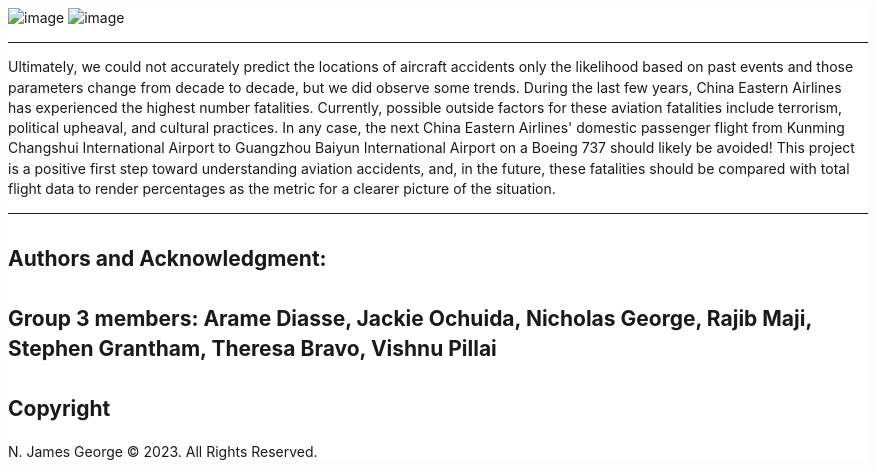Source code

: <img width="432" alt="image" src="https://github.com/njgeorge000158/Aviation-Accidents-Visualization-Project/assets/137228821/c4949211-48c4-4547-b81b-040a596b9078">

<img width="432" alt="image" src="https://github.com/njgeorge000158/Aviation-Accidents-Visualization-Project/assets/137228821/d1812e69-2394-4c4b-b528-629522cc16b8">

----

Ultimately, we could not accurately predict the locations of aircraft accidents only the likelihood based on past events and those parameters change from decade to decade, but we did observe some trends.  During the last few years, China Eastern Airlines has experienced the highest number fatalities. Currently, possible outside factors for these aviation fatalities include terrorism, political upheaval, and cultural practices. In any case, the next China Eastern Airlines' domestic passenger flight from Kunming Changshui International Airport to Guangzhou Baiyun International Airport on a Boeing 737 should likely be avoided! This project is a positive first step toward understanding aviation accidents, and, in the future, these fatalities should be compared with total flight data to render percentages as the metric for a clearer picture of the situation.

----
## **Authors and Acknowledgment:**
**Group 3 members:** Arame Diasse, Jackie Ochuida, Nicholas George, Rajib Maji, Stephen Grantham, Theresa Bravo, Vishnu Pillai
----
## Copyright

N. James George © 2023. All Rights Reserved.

--------------------------------------------------

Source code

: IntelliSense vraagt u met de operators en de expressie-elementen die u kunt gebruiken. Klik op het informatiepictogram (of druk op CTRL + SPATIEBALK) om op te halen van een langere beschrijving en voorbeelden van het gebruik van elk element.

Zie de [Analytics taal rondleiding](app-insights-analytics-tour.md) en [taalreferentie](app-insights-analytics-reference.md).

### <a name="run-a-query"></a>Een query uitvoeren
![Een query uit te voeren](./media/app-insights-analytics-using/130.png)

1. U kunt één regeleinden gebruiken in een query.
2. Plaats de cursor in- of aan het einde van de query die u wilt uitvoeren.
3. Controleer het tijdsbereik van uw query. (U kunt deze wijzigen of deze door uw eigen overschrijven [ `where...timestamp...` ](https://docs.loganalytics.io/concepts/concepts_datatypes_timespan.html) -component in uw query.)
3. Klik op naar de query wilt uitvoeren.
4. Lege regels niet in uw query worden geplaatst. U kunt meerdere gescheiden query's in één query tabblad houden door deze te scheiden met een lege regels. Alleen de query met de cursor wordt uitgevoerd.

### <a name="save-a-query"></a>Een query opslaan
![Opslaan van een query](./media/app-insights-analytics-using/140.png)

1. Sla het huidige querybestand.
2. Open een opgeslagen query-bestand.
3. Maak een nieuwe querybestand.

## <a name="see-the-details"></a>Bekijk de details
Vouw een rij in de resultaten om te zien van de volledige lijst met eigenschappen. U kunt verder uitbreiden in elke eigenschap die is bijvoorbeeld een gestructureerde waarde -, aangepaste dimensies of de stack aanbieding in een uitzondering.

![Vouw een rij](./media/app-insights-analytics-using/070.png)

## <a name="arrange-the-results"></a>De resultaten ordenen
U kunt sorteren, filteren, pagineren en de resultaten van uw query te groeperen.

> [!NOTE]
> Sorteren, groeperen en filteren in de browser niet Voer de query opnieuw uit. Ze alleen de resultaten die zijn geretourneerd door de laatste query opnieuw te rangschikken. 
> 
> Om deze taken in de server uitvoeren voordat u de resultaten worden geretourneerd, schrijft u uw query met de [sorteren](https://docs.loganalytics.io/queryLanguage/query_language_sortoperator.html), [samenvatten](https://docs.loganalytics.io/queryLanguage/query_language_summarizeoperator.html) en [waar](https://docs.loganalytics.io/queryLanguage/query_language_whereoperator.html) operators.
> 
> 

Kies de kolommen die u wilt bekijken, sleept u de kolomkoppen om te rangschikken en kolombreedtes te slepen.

--------------------------------------------------

_PROBLEM TO SOLVE_
How many of the lines in this material contain the word "using"? State the number and nothing else.

_EXERCISE ANSWER_
3